▶ Dataset entries:
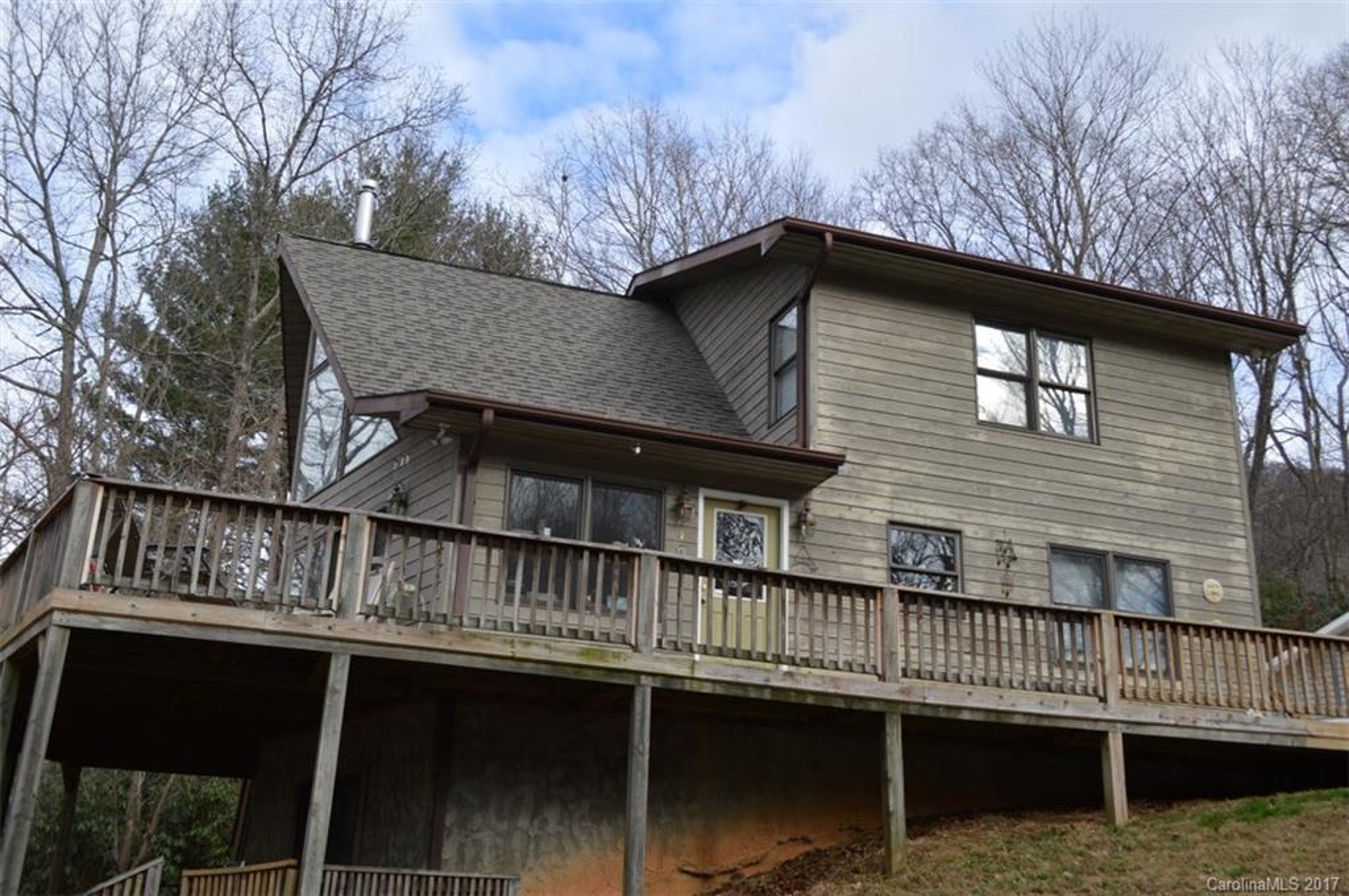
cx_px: 674
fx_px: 1347
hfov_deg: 53.2
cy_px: 448
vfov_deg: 36.8
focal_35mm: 36
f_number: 6.3
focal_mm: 24
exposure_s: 1/160
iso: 100
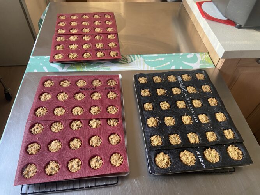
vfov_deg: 53.0
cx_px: 130
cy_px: 98
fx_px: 195
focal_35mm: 26
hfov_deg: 67.3
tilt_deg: -50.7
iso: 160
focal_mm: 4.25
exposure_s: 1/60
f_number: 1.8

▶ Exercise details:
Set down each entry above word for word, without its pictures.

▶ Output below:
cx_px: 674
fx_px: 1347
hfov_deg: 53.2
cy_px: 448
vfov_deg: 36.8
focal_35mm: 36
f_number: 6.3
focal_mm: 24
exposure_s: 1/160
iso: 100
vfov_deg: 53.0
cx_px: 130
cy_px: 98
fx_px: 195
focal_35mm: 26
hfov_deg: 67.3
tilt_deg: -50.7
iso: 160
focal_mm: 4.25
exposure_s: 1/60
f_number: 1.8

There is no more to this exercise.